Three weeks later, Land Trust staff and volunteers arrived at Perryman Village with pre-cut lumber, a truckload of vegetable and flower plants, and a trailer filled with a 50-50 mix of soil and compost, and set to work. Within an hour, eight raised garden beds were constructed and set in the yards of their new homes, and staff, volunteers, and around twenty residents worked together to fill them with soil and plant a total of about 75 seedlings, donated by Milkweed Farm. Several kids jumped immediately into the trailer of soil and went to work to help fill each wheelbarrow as it was emptied and returned, as others picked out plants for their homes, learning about how to plant potatoes and tell when a striped green variety of tomato is ripe.

Meanwhile, the mobile arts therapy organization ArtVan rolled out a tarp covered with art supplies.

“Look at my cool shoe!” one child exclaimed, beaming. She held aloft a Blundstone-style boot, newly painted bright purple and filled with soil and a seedling. ArtVan, whose mission involves bringing opportunities for artistic expression to local youth who may otherwise have little arts access, has been hosting regular events at Perryman for over a decade, and collaborated with BTLT on the June event to get kids outside and combine gardening and the arts.

This is BTLT’s third season at Perryman Village and in total, these volunteer days have built around 25 raised beds. Looking forward, kids from Perryman Village will join us at the Tom Settlemire Community Garden in July and August to work in the Common Good Garden and learn more skills for growing their own food.

The very next day, the first batch of a total of about 150 first-grade students from Brunswick’s Coffin Elementary School arrived by foot to the Tom Settlemire Community Garden, again met by a host of enthusiastic volunteers and BTLT staff. In the following two hours, students planted corn and bean seeds, transplanted pumpkin, squash, nasturtium, and sunflower seedlings that had been grown at the school, and toured the garden. The students planted the seeds and seedlings in BTLT’s Common Good Garden at TSCG, the produce from which is donated to the Mid Coast Hunger Prevention Program. Last year, some of the squash, pumpkins, and sunflowers planted by the first graders also made their way back into the first grade classrooms to teach them firsthand about plants and seeds, and to provide living decoration and unique art materials.

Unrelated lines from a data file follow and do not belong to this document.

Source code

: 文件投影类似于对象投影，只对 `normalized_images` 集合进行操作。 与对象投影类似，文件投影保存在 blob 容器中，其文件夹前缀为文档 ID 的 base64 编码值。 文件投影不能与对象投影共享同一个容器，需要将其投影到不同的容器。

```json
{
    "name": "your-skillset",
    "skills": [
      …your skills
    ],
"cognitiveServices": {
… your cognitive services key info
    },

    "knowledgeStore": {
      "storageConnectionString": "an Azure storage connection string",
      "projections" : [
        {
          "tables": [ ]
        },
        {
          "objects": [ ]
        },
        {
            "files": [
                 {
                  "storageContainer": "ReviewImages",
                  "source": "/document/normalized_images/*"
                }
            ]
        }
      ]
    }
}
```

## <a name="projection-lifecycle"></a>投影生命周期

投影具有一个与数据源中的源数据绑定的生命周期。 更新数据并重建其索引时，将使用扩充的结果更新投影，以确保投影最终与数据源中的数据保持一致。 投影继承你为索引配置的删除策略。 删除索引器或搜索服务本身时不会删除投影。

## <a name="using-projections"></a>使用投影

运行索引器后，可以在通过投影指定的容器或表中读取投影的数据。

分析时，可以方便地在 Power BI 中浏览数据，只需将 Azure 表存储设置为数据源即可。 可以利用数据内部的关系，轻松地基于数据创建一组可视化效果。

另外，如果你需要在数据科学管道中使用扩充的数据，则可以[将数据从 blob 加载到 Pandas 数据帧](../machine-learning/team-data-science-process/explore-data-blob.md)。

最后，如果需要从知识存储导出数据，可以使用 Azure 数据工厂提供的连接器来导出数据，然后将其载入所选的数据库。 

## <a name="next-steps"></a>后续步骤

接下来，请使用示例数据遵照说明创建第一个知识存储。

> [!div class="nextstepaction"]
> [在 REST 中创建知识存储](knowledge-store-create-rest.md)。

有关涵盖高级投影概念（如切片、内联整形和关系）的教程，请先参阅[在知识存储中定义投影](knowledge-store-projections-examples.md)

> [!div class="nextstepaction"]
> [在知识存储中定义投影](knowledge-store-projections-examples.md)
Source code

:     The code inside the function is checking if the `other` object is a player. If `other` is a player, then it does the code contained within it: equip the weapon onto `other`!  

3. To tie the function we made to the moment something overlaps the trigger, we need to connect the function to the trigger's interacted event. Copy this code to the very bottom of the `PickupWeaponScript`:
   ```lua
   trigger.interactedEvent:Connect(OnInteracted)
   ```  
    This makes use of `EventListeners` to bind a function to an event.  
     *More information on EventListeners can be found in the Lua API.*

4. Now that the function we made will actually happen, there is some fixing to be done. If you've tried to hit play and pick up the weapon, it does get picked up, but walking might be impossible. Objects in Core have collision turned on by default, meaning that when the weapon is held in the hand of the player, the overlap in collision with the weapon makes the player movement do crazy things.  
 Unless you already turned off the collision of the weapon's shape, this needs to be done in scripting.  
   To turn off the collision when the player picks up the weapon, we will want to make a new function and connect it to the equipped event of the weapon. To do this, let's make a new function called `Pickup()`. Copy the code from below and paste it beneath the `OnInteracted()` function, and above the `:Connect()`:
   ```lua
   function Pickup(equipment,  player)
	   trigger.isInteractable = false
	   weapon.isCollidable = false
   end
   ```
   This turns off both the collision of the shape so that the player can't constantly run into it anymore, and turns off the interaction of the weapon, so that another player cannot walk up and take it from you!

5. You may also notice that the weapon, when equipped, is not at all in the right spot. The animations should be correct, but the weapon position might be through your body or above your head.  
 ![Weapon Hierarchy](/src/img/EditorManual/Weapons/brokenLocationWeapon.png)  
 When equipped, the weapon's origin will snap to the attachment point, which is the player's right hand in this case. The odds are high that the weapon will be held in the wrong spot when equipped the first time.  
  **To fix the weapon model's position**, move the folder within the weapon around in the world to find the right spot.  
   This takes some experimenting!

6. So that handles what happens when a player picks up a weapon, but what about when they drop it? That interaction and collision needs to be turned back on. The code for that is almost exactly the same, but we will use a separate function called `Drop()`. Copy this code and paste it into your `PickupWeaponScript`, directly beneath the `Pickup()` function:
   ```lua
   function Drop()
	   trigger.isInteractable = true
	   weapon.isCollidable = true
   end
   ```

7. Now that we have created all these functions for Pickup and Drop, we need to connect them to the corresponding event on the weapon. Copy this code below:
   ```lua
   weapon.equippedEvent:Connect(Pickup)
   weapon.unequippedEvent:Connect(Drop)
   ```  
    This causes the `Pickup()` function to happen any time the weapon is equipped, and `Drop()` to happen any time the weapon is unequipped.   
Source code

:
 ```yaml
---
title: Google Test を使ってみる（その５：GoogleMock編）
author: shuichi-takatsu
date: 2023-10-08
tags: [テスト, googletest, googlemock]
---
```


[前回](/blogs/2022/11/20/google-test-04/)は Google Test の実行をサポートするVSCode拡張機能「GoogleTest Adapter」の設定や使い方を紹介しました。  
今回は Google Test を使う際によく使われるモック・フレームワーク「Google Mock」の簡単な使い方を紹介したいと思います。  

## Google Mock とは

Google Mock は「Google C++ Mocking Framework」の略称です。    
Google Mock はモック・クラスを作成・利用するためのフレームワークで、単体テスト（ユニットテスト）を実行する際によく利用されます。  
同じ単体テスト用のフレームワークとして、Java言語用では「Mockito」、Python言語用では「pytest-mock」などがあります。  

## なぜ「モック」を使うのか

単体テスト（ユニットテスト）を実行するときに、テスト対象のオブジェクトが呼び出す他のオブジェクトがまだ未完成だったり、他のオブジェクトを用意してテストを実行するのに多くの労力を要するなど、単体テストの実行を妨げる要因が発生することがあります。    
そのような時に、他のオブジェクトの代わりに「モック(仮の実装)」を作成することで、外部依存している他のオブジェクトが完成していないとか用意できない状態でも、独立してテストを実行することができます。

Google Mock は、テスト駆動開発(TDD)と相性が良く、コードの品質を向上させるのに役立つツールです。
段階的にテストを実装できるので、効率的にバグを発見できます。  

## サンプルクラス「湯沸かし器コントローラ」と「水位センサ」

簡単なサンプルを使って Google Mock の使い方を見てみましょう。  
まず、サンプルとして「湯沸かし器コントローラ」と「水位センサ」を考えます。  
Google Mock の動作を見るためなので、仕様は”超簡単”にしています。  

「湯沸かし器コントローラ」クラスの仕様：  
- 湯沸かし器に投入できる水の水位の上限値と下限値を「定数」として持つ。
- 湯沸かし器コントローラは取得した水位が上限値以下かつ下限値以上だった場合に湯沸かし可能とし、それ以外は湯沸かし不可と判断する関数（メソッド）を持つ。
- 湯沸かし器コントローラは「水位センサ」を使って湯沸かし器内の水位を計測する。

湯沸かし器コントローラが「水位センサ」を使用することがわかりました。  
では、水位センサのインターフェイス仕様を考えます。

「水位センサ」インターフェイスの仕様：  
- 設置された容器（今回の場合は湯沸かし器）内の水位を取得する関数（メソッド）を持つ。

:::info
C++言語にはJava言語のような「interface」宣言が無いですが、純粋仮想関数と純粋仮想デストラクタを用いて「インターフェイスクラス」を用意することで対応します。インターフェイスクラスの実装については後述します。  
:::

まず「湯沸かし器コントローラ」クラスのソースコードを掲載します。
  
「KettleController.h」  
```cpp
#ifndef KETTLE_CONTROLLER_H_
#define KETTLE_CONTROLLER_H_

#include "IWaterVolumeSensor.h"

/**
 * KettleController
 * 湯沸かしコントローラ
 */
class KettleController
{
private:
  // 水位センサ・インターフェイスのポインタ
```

The Common Good Garden and the field trip are elements of the Land Trust’s work to realize its missions of both supporting local gardening and agricultural efforts (particularly in an intergenerational setting) and providing healthy, local food to community members for whom it is often not easily accessible—not to mention giving kids a break from indoor learning to work and play together in the outdoors.